Friday, February 13, 2009

Crying Wolf

Is there a limit to times one can ask their housemate NOT to throw dishes in the sink to feed/destroy the garbage disposal? I think there is a limit and it was once, about 300 times ago.

Mr. Morgan thinks putting shit in the sink is where it goes to be cleaned, dressed and sent to the prom. Not true. There is no pink taffeta, no smiles of being a princess, none of that. What it turns out to be as a pissy wife who happens to have sink items towards the top of her no-no list. Put shit next to the sink, it'll annoy me and will be cleaned much faster than a festering water soaked bowl of something I'd rather throw out that try to scrub. This, friends and family, is why I always ask for dishes on holidays. Or you haven't noticed my coat being twice as full as when I arrived. Hey, I ate a lot. /ahem.

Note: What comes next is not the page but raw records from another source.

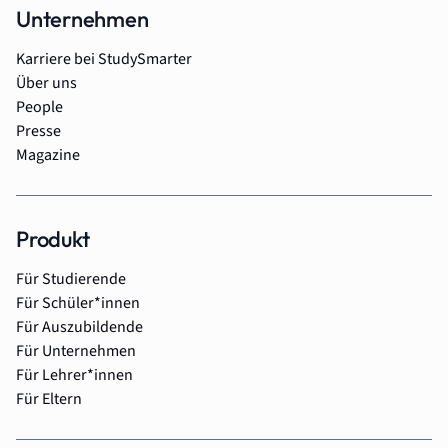
Unternehmen
Karriere bei StudySmarter
Über uns
People
Presse
Magazine
Produkt
Für Studierende
Für Schüler*innen
Für Auszubildende
Für Unternehmen
Für Lehrer*innen
Für Eltern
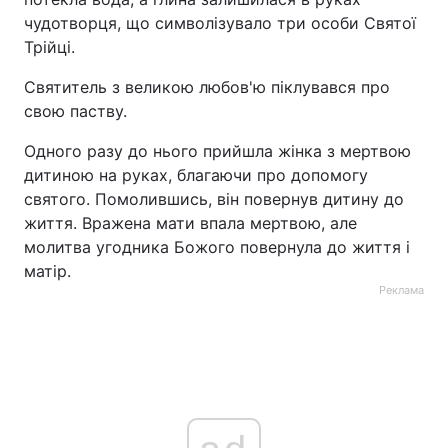
чудотворця, що символізувало три особи Святої
Тема оформлення
Трійці.
Святитель з великою любов'ю піклувався про
свою паству.
Одного разу до нього прийшла жінка з мертвою
дитиною на руках, благаючи про допомогу
святого. Помолившись, він повернув дитину до
життя. Вражена мати впала мертвою, але
молитва угодника Божого повернула до життя і
матір.
Реклама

We've had the garbage disposal replaced twice in the last year beacause of sink deposits and my inability to find them before that switch hops into go-go-gadget-disposal! Mostly it's shot glasses. On fun occassions, the sink is so grossly loaded with shit, I can't even guess whats down there because the water is backing up. This leads me to a very hopeful outcome that nothing is down there. I also rarely cook, so where is this crap coming from? Who is feeding him on the sly?

So in cleaning yeaterday, water back up, typical slur of name calling, I hit the switch with my hand in the vicinity of a fastly swirring, blade pointing north, knife. A steak knife, with mal-intentions in a garbage disposal is like the drag queen version of a terrible blender accident.

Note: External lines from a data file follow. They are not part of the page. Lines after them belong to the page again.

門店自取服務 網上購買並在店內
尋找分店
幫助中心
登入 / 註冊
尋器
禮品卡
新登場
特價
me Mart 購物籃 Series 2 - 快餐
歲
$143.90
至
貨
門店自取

I lifted my hand and it was screaming red, pooring down my arm and sending off shock signals to everything in my person. But it didnt hurt. I bent my thumb and I swore I saw bone. Called Mr. Morgan and admitted my fuck up of the day, sobbing.

Now, this is the point where lying would get me very far. I had told him about the sink strategy. I do not use steak knives because I'm not qualified, everyone knows that. It's being in the sink cleary... was not my doing and I was angry for having been bitten very hard by a turret of metal. I almost demanded he come home from work to sew it back on. The guilting was impressive.

I then began to wash it and my eye drew to the side of the sink and I spotted a pitcher of crystal lite. Cherry. I hadn't been cut at all and was too fucking melodramatic to think otherwise. Should I call Mr. Morgan back and admit stupidity, which I'm well accostumed to, or try to use it as a point to stop the damn sink issue.

I confessed. /damn.

- DM

1 Comments:

Blogger MissNev said...

But it COULD have been blood! This was only a test.